Saved data entries:
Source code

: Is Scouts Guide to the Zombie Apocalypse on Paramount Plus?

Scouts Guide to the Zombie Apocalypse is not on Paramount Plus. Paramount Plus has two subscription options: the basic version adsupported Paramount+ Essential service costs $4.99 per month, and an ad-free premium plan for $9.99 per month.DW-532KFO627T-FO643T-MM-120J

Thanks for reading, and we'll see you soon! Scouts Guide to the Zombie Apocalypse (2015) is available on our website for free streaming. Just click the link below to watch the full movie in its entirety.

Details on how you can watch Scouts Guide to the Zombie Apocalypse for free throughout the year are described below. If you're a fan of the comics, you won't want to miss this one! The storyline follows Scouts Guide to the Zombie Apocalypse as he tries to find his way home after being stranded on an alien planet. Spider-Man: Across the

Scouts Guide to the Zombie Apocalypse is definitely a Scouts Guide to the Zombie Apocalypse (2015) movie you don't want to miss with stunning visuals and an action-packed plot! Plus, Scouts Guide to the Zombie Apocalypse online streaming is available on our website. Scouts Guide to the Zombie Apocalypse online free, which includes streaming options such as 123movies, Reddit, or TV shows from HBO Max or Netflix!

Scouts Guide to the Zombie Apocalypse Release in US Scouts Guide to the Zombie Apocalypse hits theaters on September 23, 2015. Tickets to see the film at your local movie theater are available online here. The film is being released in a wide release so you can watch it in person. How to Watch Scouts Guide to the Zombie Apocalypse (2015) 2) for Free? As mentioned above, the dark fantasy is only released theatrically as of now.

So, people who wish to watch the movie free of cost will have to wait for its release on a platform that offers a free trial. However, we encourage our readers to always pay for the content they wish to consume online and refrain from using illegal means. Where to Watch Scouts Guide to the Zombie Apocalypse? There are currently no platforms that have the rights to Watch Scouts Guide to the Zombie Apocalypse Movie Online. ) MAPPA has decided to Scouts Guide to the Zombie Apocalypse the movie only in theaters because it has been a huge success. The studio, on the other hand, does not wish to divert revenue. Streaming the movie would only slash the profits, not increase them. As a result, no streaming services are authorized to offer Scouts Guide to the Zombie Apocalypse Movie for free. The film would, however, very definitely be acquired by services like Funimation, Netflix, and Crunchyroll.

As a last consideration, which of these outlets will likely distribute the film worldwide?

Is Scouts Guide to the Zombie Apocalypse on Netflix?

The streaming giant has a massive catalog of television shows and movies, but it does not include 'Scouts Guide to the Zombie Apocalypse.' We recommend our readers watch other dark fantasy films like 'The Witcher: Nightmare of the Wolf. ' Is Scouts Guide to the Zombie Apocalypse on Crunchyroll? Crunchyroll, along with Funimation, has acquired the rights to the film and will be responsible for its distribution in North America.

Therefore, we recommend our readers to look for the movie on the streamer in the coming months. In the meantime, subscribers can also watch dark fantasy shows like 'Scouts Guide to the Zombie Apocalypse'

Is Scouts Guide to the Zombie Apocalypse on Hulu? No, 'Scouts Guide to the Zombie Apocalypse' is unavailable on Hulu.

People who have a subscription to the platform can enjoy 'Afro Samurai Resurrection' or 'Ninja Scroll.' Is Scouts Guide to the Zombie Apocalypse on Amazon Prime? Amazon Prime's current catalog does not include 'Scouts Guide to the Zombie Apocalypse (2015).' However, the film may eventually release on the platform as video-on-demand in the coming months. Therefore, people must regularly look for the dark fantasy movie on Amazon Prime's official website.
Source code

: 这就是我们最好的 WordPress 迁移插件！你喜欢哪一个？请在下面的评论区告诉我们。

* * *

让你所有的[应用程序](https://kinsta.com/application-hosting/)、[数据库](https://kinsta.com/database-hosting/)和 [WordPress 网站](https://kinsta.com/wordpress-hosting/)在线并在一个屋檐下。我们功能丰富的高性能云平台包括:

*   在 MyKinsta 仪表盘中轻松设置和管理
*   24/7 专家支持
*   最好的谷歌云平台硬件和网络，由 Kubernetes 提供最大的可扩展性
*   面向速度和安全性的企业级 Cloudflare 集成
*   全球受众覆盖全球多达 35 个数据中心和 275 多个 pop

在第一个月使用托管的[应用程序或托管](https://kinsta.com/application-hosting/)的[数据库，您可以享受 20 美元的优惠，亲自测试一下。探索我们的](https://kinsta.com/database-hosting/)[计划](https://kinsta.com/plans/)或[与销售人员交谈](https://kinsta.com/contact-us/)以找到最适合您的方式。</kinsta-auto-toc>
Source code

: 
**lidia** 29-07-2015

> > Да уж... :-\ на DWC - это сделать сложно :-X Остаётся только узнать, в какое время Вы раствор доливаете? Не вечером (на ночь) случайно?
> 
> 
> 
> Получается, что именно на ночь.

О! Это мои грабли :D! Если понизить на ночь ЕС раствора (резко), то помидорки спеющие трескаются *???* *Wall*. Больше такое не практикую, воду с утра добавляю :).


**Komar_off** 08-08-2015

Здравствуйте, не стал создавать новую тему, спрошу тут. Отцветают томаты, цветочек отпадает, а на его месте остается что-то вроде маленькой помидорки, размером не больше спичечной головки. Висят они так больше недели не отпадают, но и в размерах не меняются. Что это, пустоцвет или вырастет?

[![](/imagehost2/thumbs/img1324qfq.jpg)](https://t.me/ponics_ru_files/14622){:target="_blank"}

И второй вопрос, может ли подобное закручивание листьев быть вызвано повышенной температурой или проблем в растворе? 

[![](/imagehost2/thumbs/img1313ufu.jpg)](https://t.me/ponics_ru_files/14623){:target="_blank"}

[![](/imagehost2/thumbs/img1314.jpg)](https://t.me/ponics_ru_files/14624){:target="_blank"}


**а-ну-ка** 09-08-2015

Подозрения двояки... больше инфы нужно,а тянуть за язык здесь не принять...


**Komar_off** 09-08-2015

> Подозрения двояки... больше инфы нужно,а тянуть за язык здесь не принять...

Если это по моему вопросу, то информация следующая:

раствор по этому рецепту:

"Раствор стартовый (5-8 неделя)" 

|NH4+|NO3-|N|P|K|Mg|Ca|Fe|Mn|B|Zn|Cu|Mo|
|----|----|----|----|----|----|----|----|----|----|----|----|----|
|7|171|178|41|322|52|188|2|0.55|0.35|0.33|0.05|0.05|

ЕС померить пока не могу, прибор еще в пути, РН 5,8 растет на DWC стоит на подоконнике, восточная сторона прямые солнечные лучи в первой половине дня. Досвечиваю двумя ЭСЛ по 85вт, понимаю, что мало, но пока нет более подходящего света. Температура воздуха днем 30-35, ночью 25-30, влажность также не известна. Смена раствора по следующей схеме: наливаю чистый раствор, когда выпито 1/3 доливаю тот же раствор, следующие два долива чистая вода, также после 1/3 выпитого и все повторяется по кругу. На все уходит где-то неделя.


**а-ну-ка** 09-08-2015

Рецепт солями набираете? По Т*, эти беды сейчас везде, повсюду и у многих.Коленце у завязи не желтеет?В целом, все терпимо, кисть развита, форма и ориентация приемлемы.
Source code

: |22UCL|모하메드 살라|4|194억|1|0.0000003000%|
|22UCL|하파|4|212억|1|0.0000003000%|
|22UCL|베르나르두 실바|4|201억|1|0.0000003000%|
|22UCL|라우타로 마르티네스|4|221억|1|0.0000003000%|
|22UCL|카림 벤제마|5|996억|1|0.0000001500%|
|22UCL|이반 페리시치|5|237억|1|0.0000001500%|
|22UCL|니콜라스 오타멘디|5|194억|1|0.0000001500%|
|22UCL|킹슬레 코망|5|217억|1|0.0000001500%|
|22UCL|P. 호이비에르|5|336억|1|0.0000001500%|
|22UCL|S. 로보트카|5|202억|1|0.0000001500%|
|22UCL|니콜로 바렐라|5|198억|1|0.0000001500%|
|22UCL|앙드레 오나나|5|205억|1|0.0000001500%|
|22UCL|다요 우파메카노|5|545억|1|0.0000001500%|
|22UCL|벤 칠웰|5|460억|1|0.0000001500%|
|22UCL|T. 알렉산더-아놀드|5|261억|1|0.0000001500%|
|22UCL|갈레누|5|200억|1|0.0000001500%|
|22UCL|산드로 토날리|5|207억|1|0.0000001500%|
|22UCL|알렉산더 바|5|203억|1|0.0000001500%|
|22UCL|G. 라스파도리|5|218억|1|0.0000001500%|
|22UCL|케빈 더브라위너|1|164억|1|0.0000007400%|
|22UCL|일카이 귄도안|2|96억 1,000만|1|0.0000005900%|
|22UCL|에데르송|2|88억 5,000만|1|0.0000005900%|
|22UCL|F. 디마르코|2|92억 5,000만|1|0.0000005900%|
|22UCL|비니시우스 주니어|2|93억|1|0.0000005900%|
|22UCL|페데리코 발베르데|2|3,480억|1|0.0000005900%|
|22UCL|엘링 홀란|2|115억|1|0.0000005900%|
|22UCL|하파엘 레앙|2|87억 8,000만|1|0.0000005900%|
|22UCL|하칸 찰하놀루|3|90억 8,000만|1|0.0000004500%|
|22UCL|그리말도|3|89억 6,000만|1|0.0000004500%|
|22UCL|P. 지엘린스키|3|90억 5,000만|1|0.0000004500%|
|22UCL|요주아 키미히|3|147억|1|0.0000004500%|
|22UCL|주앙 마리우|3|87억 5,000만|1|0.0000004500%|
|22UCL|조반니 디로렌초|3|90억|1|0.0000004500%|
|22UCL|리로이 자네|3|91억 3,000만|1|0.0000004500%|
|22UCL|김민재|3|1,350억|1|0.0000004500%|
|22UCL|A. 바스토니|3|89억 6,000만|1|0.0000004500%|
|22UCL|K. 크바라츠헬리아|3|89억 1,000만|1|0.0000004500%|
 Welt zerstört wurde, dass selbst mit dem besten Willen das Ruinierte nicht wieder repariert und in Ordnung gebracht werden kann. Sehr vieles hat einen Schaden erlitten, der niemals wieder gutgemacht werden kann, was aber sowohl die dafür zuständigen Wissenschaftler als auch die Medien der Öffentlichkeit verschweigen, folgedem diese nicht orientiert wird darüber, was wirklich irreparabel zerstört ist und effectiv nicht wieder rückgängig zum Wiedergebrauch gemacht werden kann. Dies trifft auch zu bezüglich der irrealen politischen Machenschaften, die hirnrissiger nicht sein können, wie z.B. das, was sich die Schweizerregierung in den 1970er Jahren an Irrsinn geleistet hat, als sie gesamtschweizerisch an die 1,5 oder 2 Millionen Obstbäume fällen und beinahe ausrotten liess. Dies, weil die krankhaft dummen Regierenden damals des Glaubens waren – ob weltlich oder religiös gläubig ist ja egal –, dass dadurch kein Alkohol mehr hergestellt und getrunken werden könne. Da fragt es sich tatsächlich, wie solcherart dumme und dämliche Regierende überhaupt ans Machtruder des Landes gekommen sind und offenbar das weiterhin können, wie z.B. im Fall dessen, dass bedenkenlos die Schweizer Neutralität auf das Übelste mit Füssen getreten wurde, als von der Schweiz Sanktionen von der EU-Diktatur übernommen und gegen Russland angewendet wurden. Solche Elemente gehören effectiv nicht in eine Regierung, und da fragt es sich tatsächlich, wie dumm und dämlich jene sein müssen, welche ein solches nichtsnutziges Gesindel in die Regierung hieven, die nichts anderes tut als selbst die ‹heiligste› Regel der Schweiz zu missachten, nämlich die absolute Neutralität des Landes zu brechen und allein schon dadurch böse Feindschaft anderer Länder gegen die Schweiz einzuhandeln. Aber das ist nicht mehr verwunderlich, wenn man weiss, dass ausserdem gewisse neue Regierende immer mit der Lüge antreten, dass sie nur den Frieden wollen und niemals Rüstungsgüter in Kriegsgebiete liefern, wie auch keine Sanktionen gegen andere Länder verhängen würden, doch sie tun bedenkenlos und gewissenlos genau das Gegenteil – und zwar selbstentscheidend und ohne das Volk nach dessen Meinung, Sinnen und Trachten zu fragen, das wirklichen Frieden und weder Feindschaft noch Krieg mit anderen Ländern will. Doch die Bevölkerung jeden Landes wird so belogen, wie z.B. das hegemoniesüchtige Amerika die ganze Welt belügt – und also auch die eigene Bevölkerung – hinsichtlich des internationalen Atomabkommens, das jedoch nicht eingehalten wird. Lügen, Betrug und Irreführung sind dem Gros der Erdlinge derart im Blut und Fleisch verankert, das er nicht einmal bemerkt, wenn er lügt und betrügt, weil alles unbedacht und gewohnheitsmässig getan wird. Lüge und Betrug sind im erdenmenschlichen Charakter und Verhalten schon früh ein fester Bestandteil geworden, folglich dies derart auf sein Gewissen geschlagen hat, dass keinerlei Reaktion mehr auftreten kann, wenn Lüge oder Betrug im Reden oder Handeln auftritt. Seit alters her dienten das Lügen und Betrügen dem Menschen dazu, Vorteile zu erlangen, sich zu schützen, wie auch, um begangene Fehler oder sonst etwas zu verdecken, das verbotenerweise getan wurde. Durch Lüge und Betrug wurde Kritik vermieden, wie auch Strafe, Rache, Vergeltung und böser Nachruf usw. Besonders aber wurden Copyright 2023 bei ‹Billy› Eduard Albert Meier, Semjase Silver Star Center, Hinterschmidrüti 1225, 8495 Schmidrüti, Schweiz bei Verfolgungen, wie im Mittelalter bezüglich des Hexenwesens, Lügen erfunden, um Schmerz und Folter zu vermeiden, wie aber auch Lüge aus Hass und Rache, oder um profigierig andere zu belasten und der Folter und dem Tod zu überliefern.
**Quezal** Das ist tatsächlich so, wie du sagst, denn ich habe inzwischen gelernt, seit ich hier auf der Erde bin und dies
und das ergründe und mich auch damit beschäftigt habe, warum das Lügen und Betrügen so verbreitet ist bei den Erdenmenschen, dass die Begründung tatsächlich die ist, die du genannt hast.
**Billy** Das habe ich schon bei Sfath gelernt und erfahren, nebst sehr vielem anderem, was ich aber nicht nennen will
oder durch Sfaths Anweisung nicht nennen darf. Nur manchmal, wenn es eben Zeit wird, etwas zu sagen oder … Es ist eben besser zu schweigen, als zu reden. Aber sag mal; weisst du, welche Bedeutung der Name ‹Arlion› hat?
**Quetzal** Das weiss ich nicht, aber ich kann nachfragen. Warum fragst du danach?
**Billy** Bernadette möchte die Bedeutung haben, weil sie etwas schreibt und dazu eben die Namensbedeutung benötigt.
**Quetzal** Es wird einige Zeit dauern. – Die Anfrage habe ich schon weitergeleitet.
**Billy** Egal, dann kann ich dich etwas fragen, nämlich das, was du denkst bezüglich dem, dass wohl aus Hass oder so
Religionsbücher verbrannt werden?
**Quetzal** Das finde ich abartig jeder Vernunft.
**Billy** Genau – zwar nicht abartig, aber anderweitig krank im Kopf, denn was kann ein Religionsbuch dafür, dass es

EXERCISE GOAL: Among the lines above, repeat exactly those from the line with "As a last consideration, which" to the line with "именно на ночь.", counting both ends.

RESPONSE FOR THIS EXERCISE:
As a last consideration, which of these outlets will likely distribute the film worldwide?

Is Scouts Guide to the Zombie Apocalypse on Netflix?

The streaming giant has a massive catalog of television shows and movies, but it does not include 'Scouts Guide to the Zombie Apocalypse.' We recommend our readers watch other dark fantasy films like 'The Witcher: Nightmare of the Wolf. ' Is Scouts Guide to the Zombie Apocalypse on Crunchyroll? Crunchyroll, along with Funimation, has acquired the rights to the film and will be responsible for its distribution in North America.

Therefore, we recommend our readers to look for the movie on the streamer in the coming months. In the meantime, subscribers can also watch dark fantasy shows like 'Scouts Guide to the Zombie Apocalypse'

Is Scouts Guide to the Zombie Apocalypse on Hulu? No, 'Scouts Guide to the Zombie Apocalypse' is unavailable on Hulu.

People who have a subscription to the platform can enjoy 'Afro Samurai Resurrection' or 'Ninja Scroll.' Is Scouts Guide to the Zombie Apocalypse on Amazon Prime? Amazon Prime's current catalog does not include 'Scouts Guide to the Zombie Apocalypse (2015).' However, the film may eventually release on the platform as video-on-demand in the coming months. Therefore, people must regularly look for the dark fantasy movie on Amazon Prime's official website.
Source code

: 这就是我们最好的 WordPress 迁移插件！你喜欢哪一个？请在下面的评论区告诉我们。

* * *

让你所有的[应用程序](https://kinsta.com/application-hosting/)、[数据库](https://kinsta.com/database-hosting/)和 [WordPress 网站](https://kinsta.com/wordpress-hosting/)在线并在一个屋檐下。我们功能丰富的高性能云平台包括:

*   在 MyKinsta 仪表盘中轻松设置和管理
*   24/7 专家支持
*   最好的谷歌云平台硬件和网络，由 Kubernetes 提供最大的可扩展性
*   面向速度和安全性的企业级 Cloudflare 集成
*   全球受众覆盖全球多达 35 个数据中心和 275 多个 pop

在第一个月使用托管的[应用程序或托管](https://kinsta.com/application-hosting/)的[数据库，您可以享受 20 美元的优惠，亲自测试一下。探索我们的](https://kinsta.com/database-hosting/)[计划](https://kinsta.com/plans/)或[与销售人员交谈](https://kinsta.com/contact-us/)以找到最适合您的方式。</kinsta-auto-toc>
Source code

: 
**lidia** 29-07-2015

> > Да уж... :-\ на DWC - это сделать сложно :-X Остаётся только узнать, в какое время Вы раствор доливаете? Не вечером (на ночь) случайно?
> 
> 
> 
> Получается, что именно на ночь.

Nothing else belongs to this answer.